__DIRECTIONS FOR THIS TASK__
The answer must be an exact copy of the lines from the one with "cereal bowl: none" to the last line of the entries below, both included, and must contain no pictures.

── SOURCE DATA

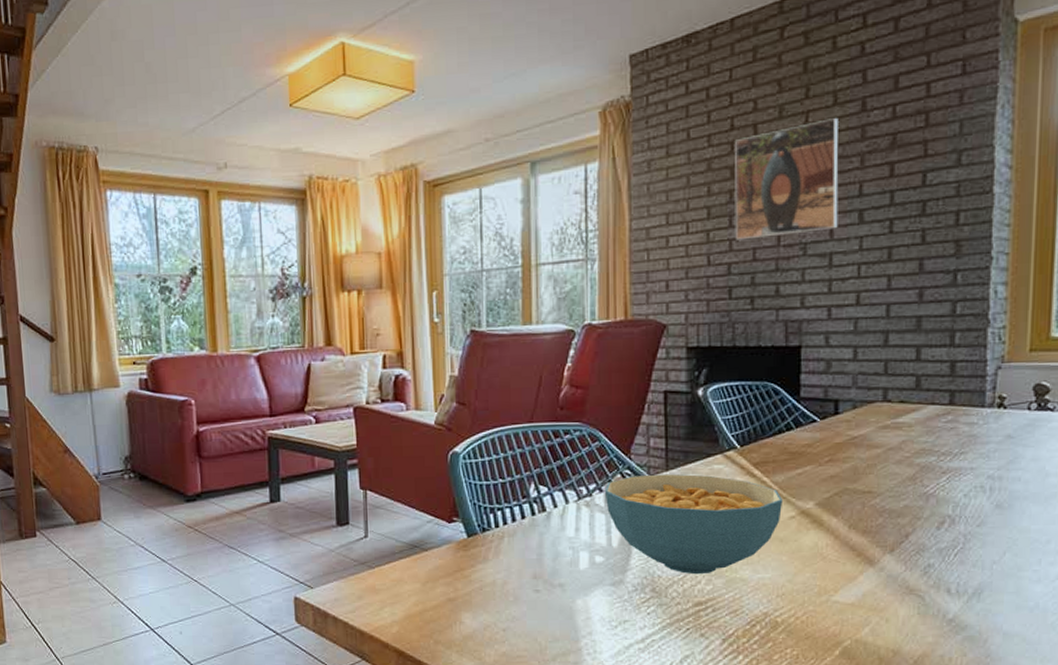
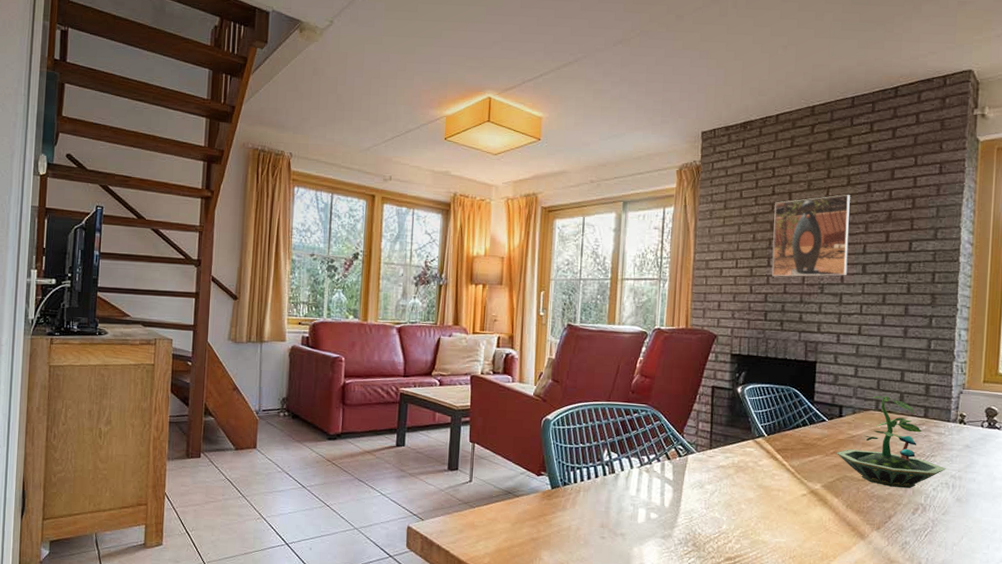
cereal bowl: present [604,473,783,575] -> none [661,451,798,535]
terrarium: none [832,381,981,498] -> present [836,395,946,489]

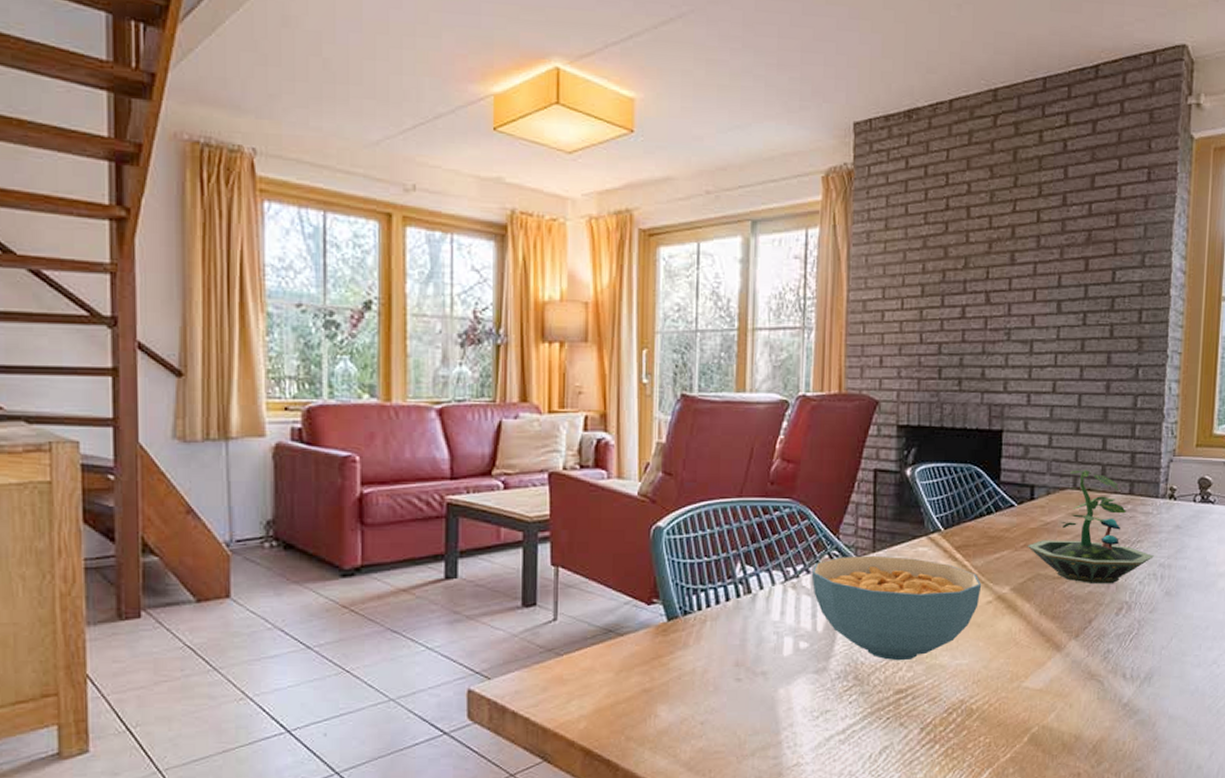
cereal bowl: none [661,451,798,535] -> present [811,555,982,661]
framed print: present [771,194,850,277] -> none [946,209,1042,321]

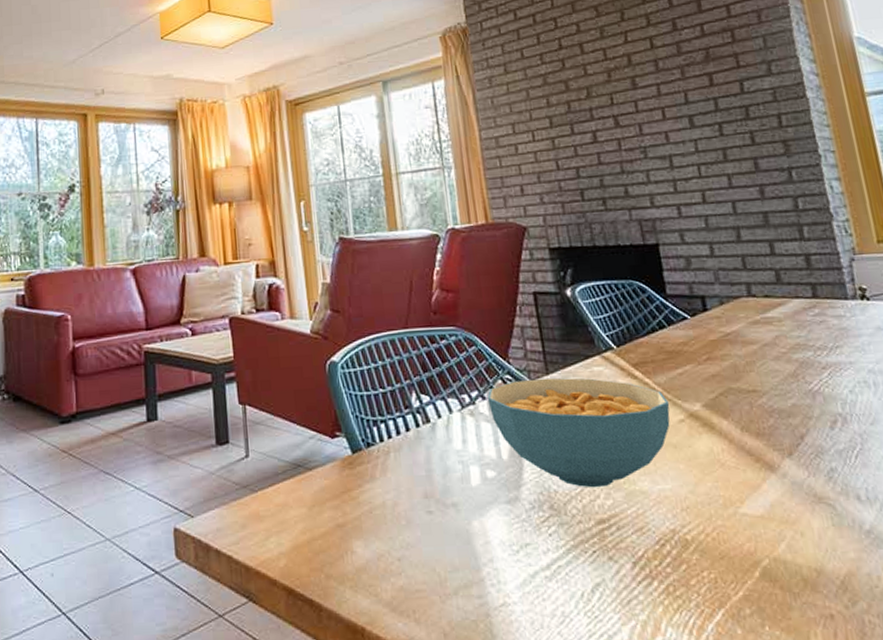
terrarium: present [1027,470,1154,584] -> none [710,276,860,396]

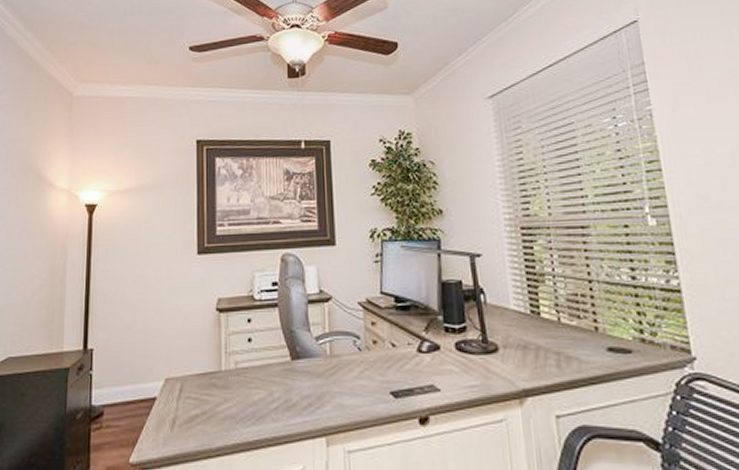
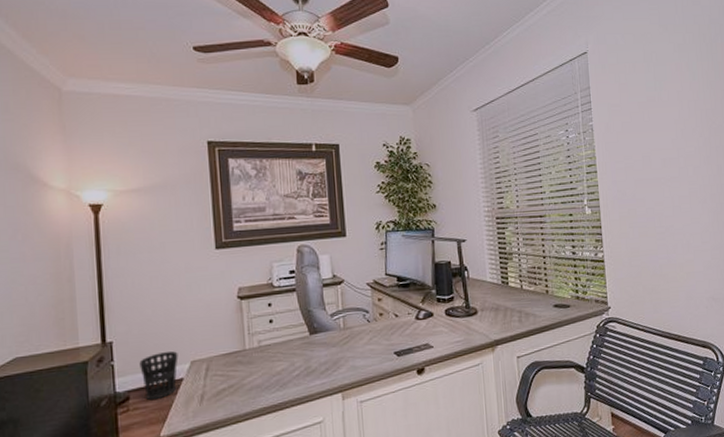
wastebasket: none [116,366,153,419] -> present [139,351,178,400]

────

__WRITTEN SOLUTION__
cereal bowl: none [661,451,798,535] -> present [811,555,982,661]
framed print: present [771,194,850,277] -> none [946,209,1042,321]

terrarium: present [1027,470,1154,584] -> none [710,276,860,396]

wastebasket: none [116,366,153,419] -> present [139,351,178,400]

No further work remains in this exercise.